In order to address the criticism of high price, Novartis devised a free treatment programme known as the Glivec International Patient Assistance Programme (GIPAP). According to Novartis, the GIPAP covers nearly 83 countries including India. Novartis claims to have covered nearly 5,151 people in India till March 2006. However, groups like the Cancer Patients Aid Association (CPAA) point out that strings attached to the GIPAP make it an impossible option. It was widely believed that the GIPAP is being used to promote the market for Glivec. This led Novartis to suspend its GIPAP in India immediately after introduction of a generic version of the drug. Further, there were conditions, which most applicants to the programme failed to satisfy; for instance, to qualify for the GIPAP patients must not have any insurance coverage. It was also revealed that a key component of the GIPAP, known as ‘Max Patient Advocacy Work' has been carried out with the ultimate aim of getting Novartis reimbursed for the ‘free' medicines it was distributing through the GIPAP.

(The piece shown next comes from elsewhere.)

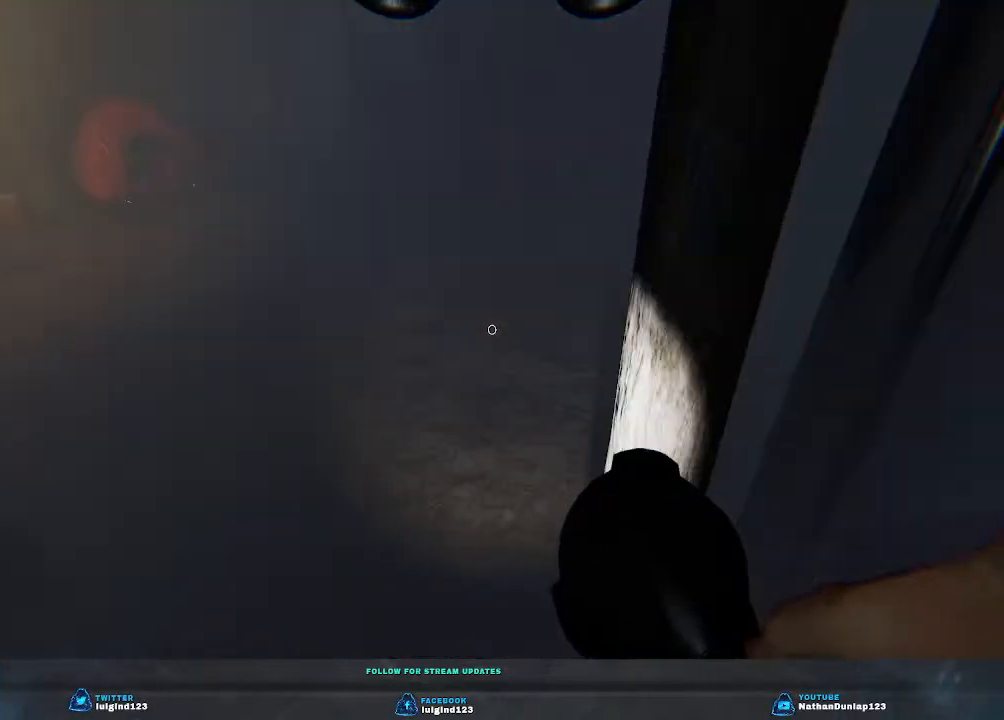
{"keys": [], "events": [[100, "w", "up"]]}
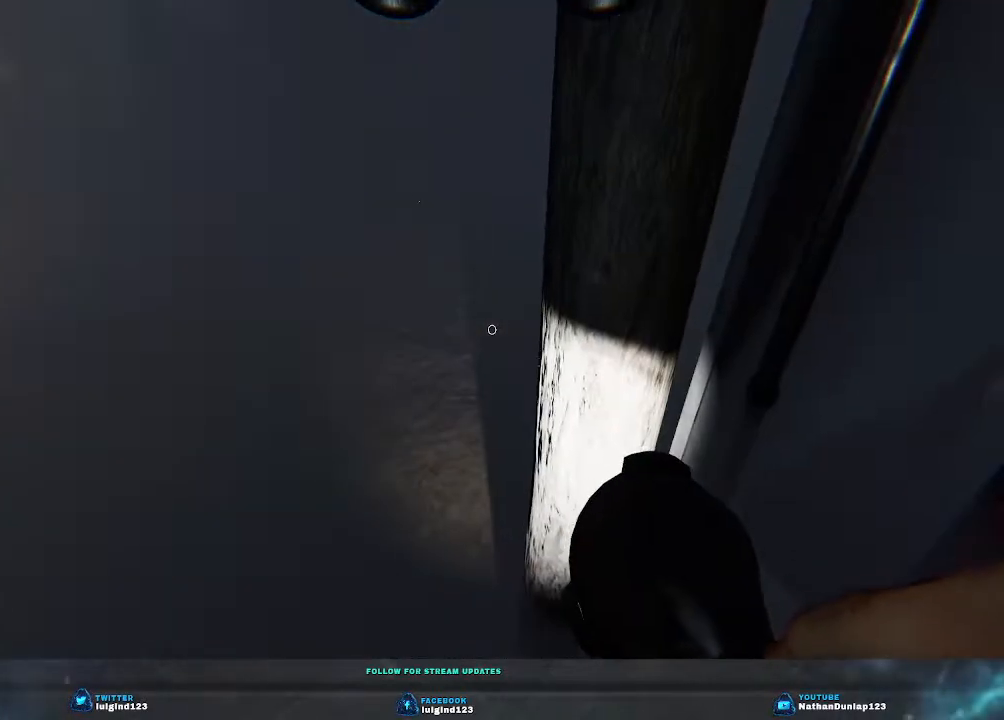
{"keys": [], "events": []}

Groups like the CPAA feel that “medicine should be available and accessible to patients at affordable prices. Patients should not have to depend on charitable dole-outs by pharmaceutical companies to access medicines essential to them. More so, when such a single source of supply can never be a guaranteed source of medicines”. One of the doctors filed an affidavit in the Madras High Court stating that Novartis was conducting clinical trials under the GIPAP. In India, every year, approximately 25,000 new cases of CML are reported, and nearly 18,000 people die of the disease. Thus, Glivec offers a lifesaving solution to thousands of people. However, the vast majority of people cannot access the drug due to its high price. Novartis obtained marketing approval for Glivec in India in December 2001. Natco, a generic company, launched the generic version of Glivec in January 2003, and made the drug available at one-tenth the cost, ie, $ 2,700 per person, per year.

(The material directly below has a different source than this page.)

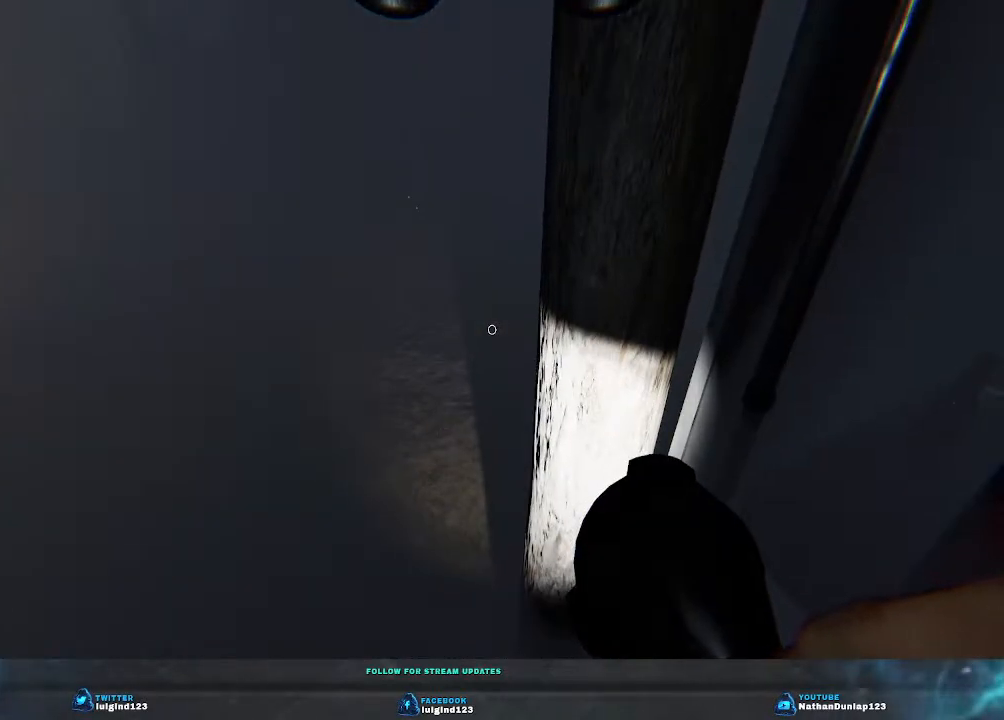
{"keys": [], "events": []}
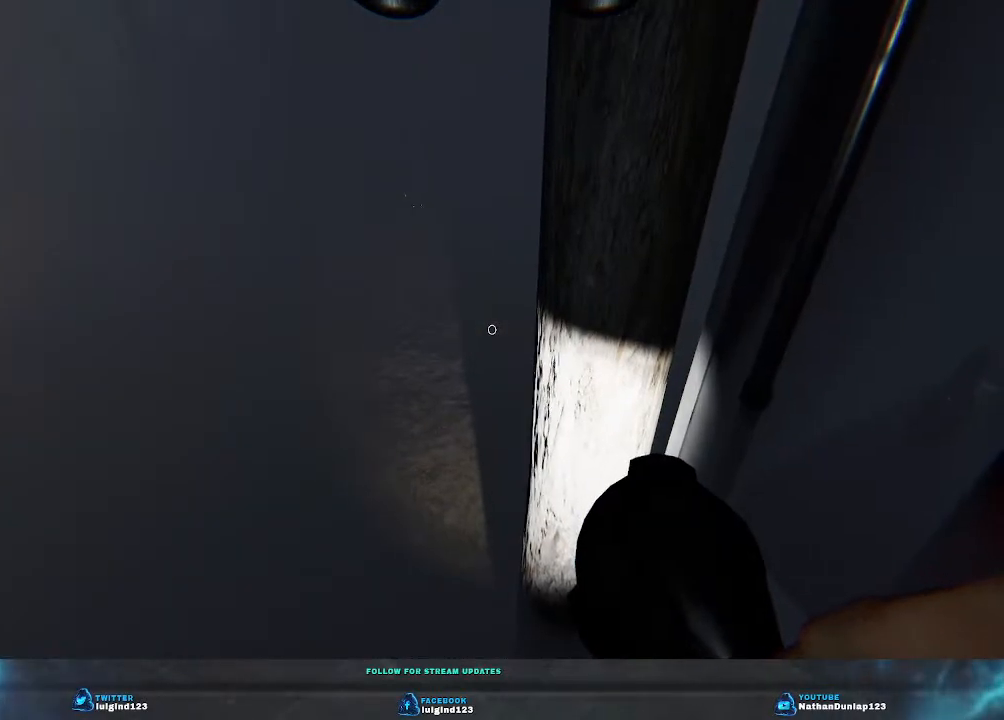
{"keys": [], "events": []}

Phase I: Exclusive Marketing Rights (EMR)
India amended its Patents Act in order to comply with the TRIPS Agreement. The TRIPS Agreement, while providing a 10-year transition period to developing countries to introduce a product patent regime, obligated those member countries to provide five years' Exclusive Marketing Rights (EMR) until the patent is granted or rejected. EMR should be allowed on satisfaction of two conditions: product patent and marketing approval in a foreign country, and marketing approval and product patent application in India . In November 2003, Novartis succeeded in securing EMR for Glivec under the then existing provisions of the IPA. Natco challenged the decision of the Patents Office's ruling on EMR, in the Delhi High Court. According to Natco, the invention is not eligible for patent protection in India and therefore the decision granting EMR is null and void.

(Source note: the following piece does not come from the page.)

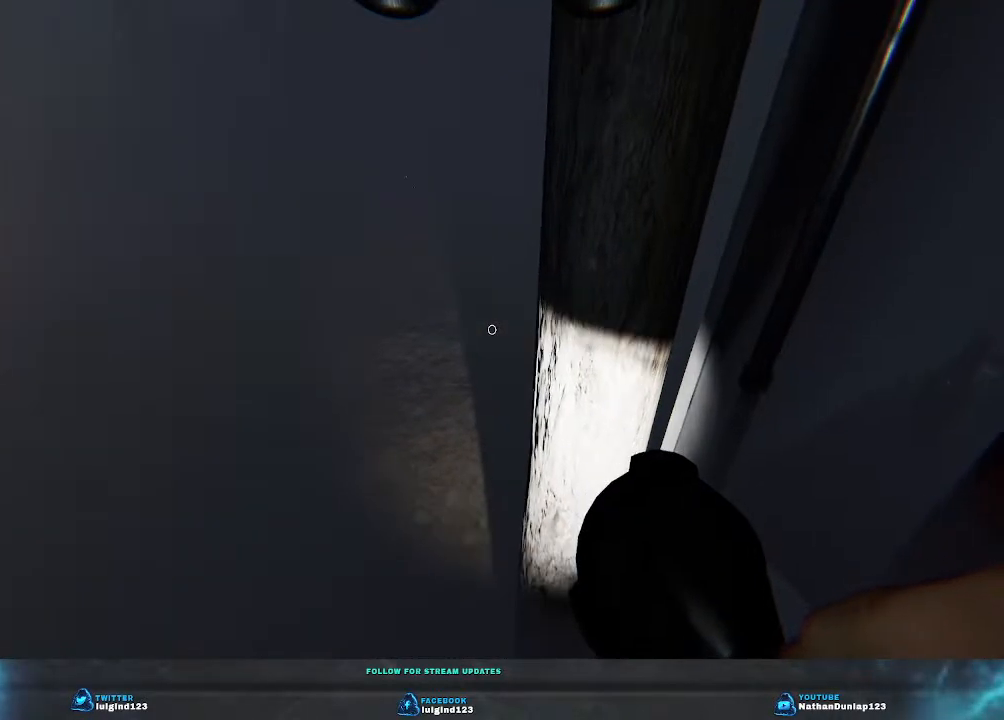
{"keys": [], "events": []}
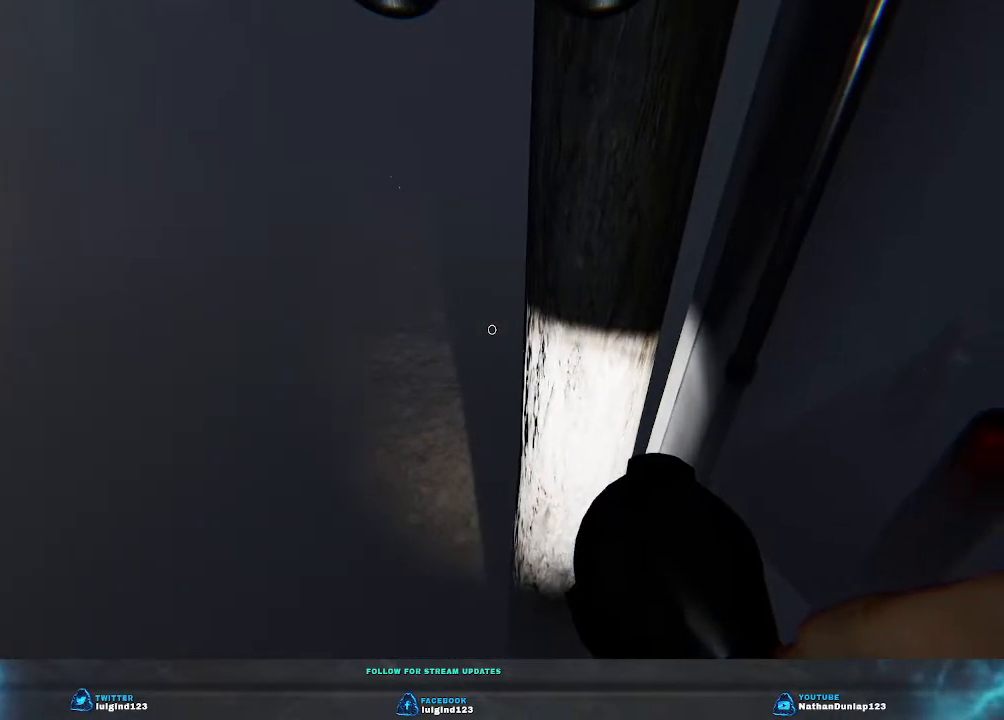
{"keys": [], "events": []}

Meanwhile, Novartis approached the Madras High Court (situated in the state of Tamil Nadu) and secured a preliminary injunction against six potential generic manufacturers, preventing them from producing a generic version of Glivec. A division bench of the same court affirmed the injunction against the six manufacturers upon appeal. Indulging in forum shopping, Novartis moved another petition before the Bombay High Court (situated in the state of Maharashtra) against Natco, the sole generic manufacturer of Glivec. (According to the Indian Constitution, every state has a high court enjoying equal judicial powers. The decision of one high court is not binding on the other.) However, the Bombay High Court refused to issue a preliminary injunction against Natco. In April 2004, the Delhi High Court rejected Natco's petition challenging EMR on jurisdictional grounds. Natco moved the Supreme Court against this decision. In August 2004, the CPAA also moved the Supreme Court challenging EMR. While these actions were pending in various courts, India amended its Patents Act in 2005 to introduce product patents.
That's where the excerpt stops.